Tuesday, July 14, 2009

Following a Topic on Twitter with Net::Twitter

Last week I was keeping up to date with Triple J's Hottest 100 of All Time for 2009 and the hashtag to follow was #hottest100, so that's what I typed into search.twitter.com and kept refreshing every few minutes to see the latest thoughts as the countdown progressed. However, it very quickly became annoying to constantly refresh the search page to view the latest tweets. So I threw together this quick Perl script to display Growl notifications for the latest updates:

#!/usr/bin/env perl

use warnings;
use strict;

use Config::ApacheFormat;
use Encode qw/encode/;
use HTML::Entities;
use Mac::Growl;
use Net::Twitter;

use constant {
    TWEETRC             => "$ENV{HOME}/.tweetrc",
    MAX_RESULTS_DISPLAY => 5,
    POLL_FREQUENCY      => 30
};

die "usage: tweet-follow \n" unless @ARGV > 0;

Mac::Growl::RegisterNotifications(
    'tweet-follow',
    ['tweet'],
    ['tweet']
);

my $num_results_display = MAX_RESULTS_DISPLAY;
my $poll_frequency      = POLL_FREQUENCY;

if ( -e TWEETRC ) { 
    my $config = new Config::ApacheFormat;
    $config->read(TWEETRC);
    my $block = $config->block('follow');
    $num_results_display = $block->get('max_display_results');
    $poll_frequency      = $block->get('poll_frequency');
}

my ($query) = @ARGV;
my $twitter = Net::Twitter->new( traits => [qw/API::Search/] );

my $since_id = 0;
my $max_id   = 0;
while (1) {
    my $response = $twitter->search(
        {   q   => $query,
            rpp => $num_results_display,
            $since_id ? ( since_id => $since_id ) : ()
        }   
    );  

    unless ( defined $response ) { 
        printf "error while following: %s\n",
            $twitter->get_error->{error};
        exit 1;
    }   

    for my $tweet ( @{ $response->{results} } ) { 
        next unless $tweet->{id} > $since_id;

        $max_id = $tweet->{id} if $tweet->{id} > $max_id;

        Mac::Growl::PostNotification(
            'tweet-follow',
            'tweet',
            decode_entities( $tweet->{from_user} ),
            encode( 'UTF-8', decode_entities( $tweet->{text} ) ) 
        );  
    }   

    $since_id = $max_id;
    sleep $poll_frequency;
}

Usage is simple:
tweet-follow hottest100

Add something like this to your ~/.tweetrc to tweak some basic settings:

<follow>
    max_display_results 7
    poll_frequency 30
</follow>

The options are pretty self-explanatory:
  • max_display_results controls how many tweets to post Growl notifications for.
  • poll_frequency configures how often, in seconds, to poll for, and display, new tweets.

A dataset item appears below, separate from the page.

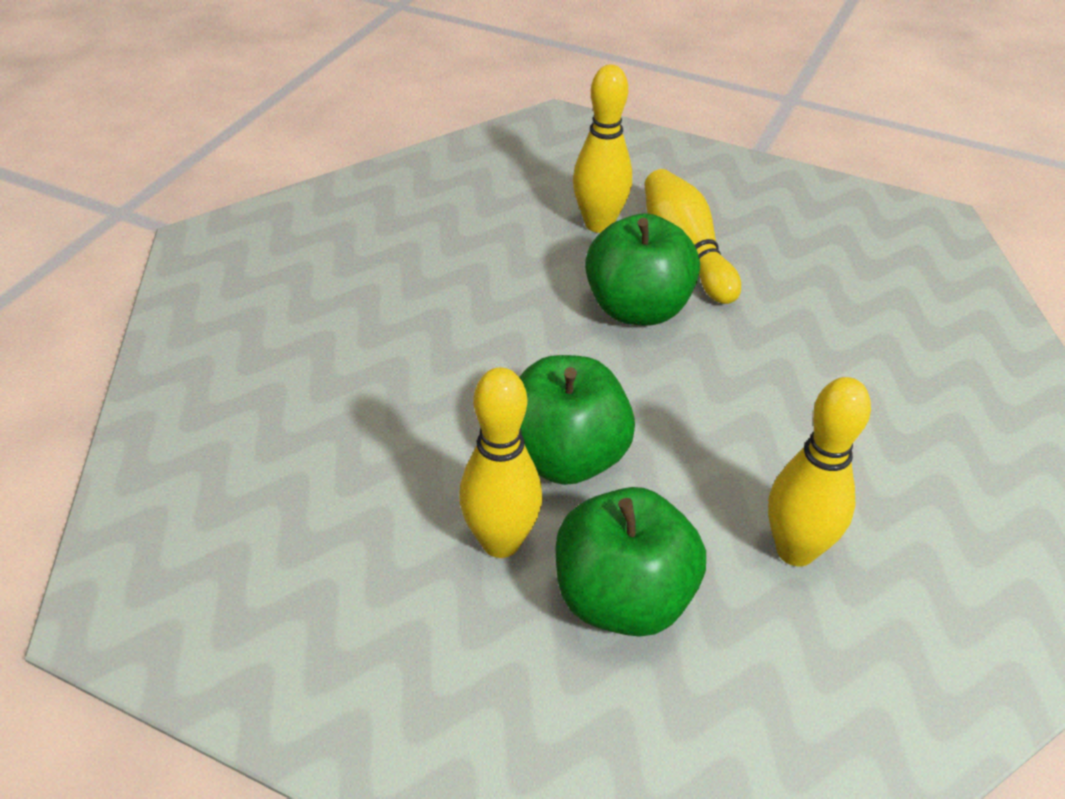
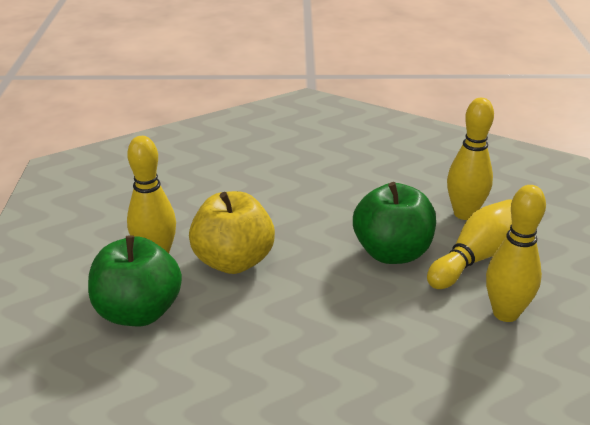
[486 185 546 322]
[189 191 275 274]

If only I could get Unicode characters to display properly in the Growl boxes. At the moment they just display as question marks for me.

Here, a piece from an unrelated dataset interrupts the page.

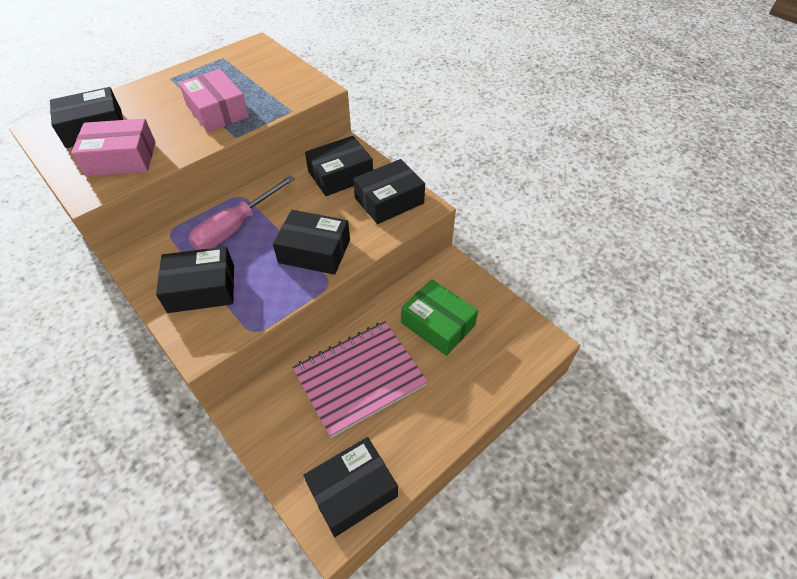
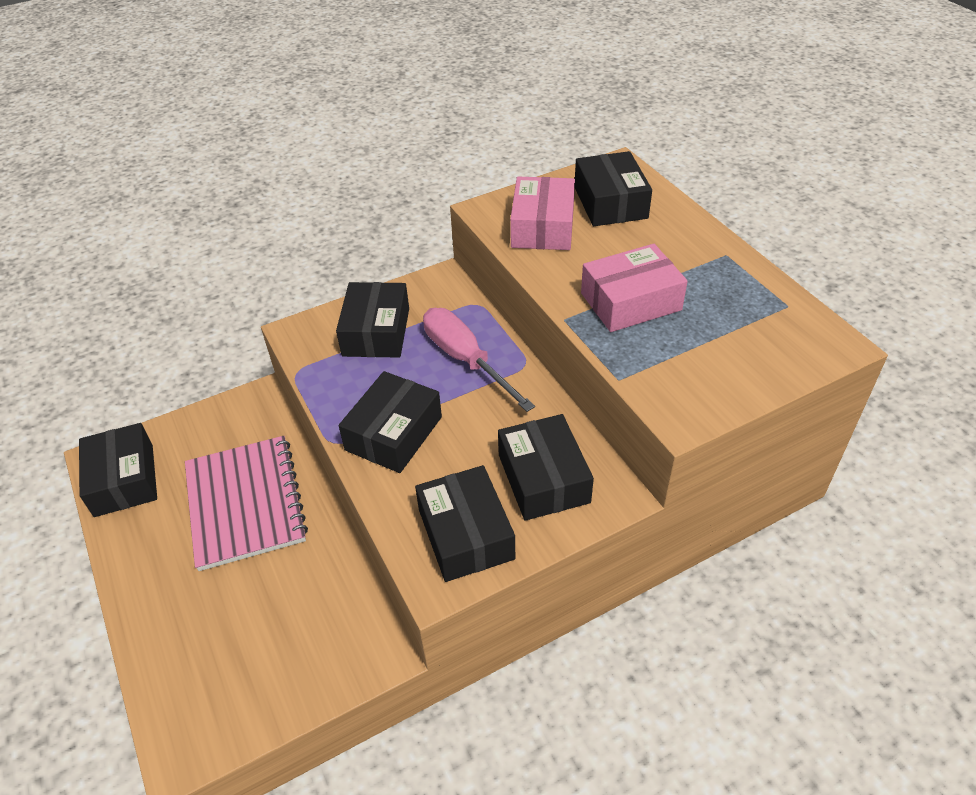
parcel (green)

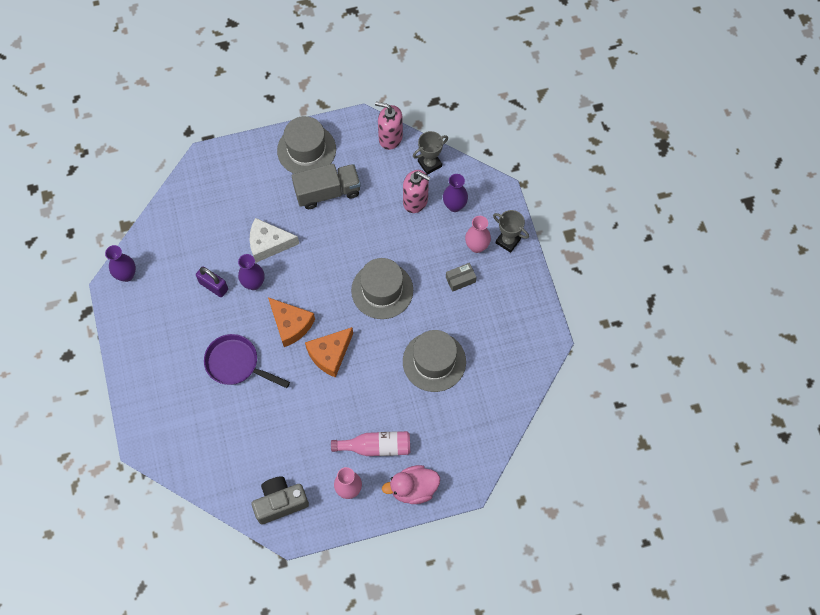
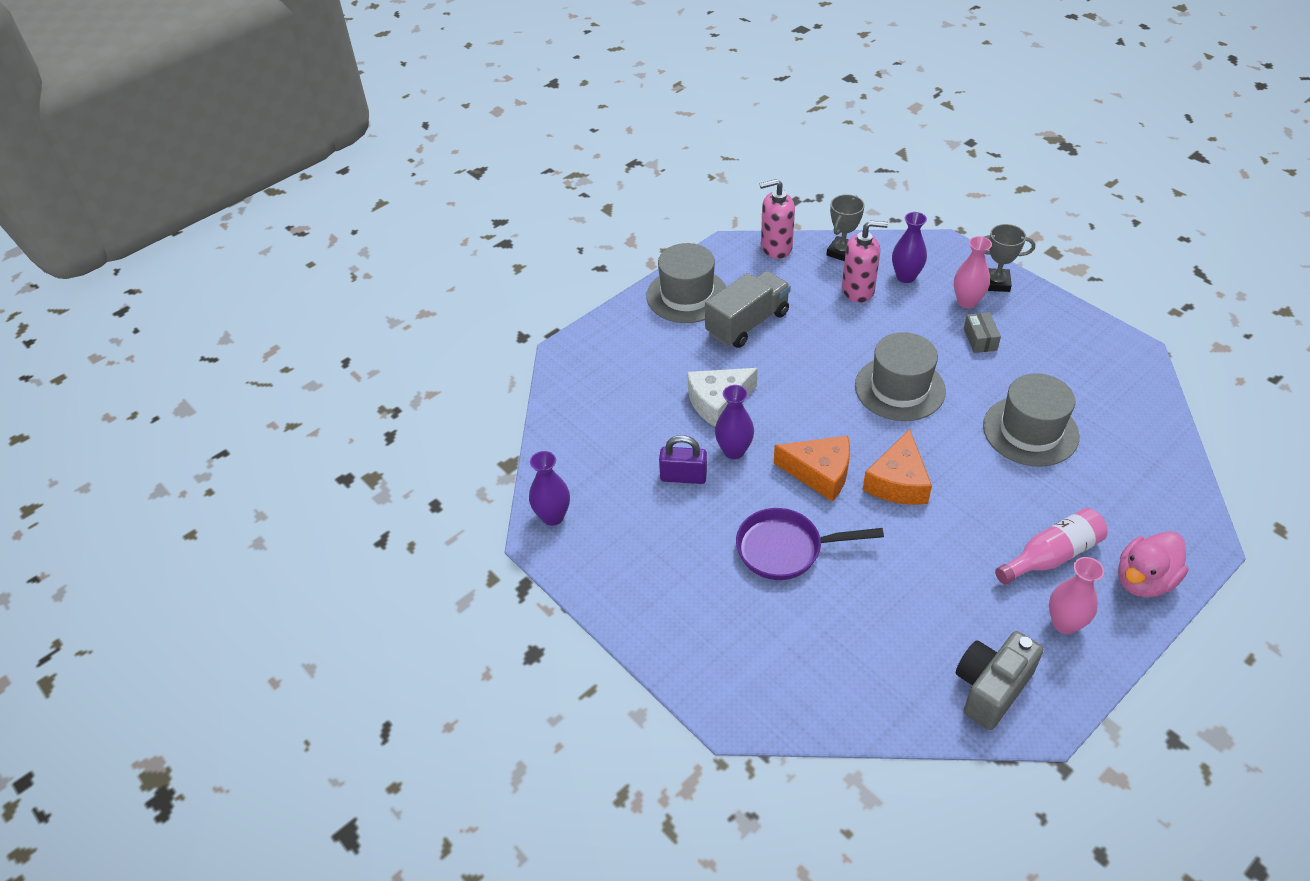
parcel (ash-grey)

I made a design decision to only display the latest N tweets, rather than displaying the next N tweets since the last poll, otherwise if you are displaying 5 tweets every 30 seconds for a topic that receives 50 new tweets every 10 seconds (think #iranelection or celebrity deaths), the script will get far behind very quickly.